Conseil d'État — Décision N° 501186

lundi 4 août 2025

JuridictionConseil d'État
SectionSection du Contentieux
N° Dossier501186
ECLIECLI:FR:CECHS:2025:501186.20250804
TypeDécision
RecoursExcès de pouvoir
PublicationD
Formation6ème chambre jugeant seule
Avocat requérantSCP DUHAMEL

Texte intégral

Vu la procédure suivante :

M. A B a demandé au tribunal administratif de Toulon, d'une part, d'annuler pour excès de pouvoir la décision du garde des sceaux, ministre de la justice du 23 mai 2019 rejetant sa demande de protection fonctionnelle et d'enjoindre à ce dernier de lui accorder le bénéfice de la protection fonctionnelle, d'autre part, de condamner l'Etat à lui verser la somme de 70 000 euros en réparation des préjudices qu'il estime avoir subis du fait du harcèlement moral dont il soutient avoir été victime, avec intérêts au taux légal à compter du 24 mai 2019, ainsi qu'une somme de 4 340 euros correspondant aux frais d'avocat qui auraient dû être pris en charge au titre de la protection fonctionnelle.

Par un jugement n° 2001382 du 29 avril 2022, le tribunal administratif a annulé la décision du 23 mai 2019, enjoint au garde des sceaux, ministre de la justice de réexaminer cette demande et de lui adresser, à ce titre, une réponse motivée en droit et en fait et rejeté le surplus des conclusions de la demande.

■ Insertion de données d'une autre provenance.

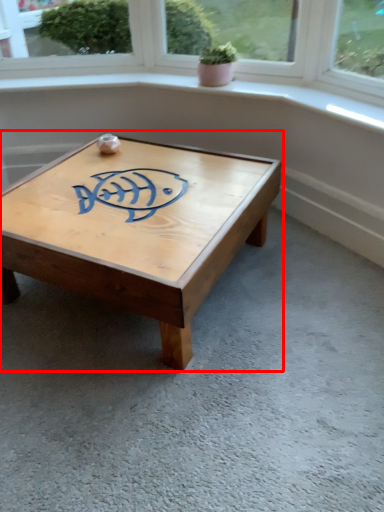
Question: Considering the relative positions of coffee table (annotated by the red box) and houseplant in the image provided, where is coffee table (annotated by the red box) located with respect to the staircase?

Choices:
 (A) right
 (B) left

Answer: (B)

Par un arrêt n° 22MA01664 du 3 décembre 2024, la cour administrative d'appel de Marseille a rejeté l'appel formé par M. B contre ce jugement en tant qu'il lui faisait grief.

Par un pourvoi sommaire et un mémoire complémentaire, enregistrés les 3 février et 5 mai 2025 au secrétariat du contentieux du Conseil d'Etat, M. B demande au Conseil d'Etat :

1°) d'annuler cet arrêt ;

2°) réglant l'affaire au fond, de faire droit à son appel ;

3°) de mettre à la charge de l'Etat la somme de 5 000 euros au titre de l'article L. 761-1 du code de justice administrative.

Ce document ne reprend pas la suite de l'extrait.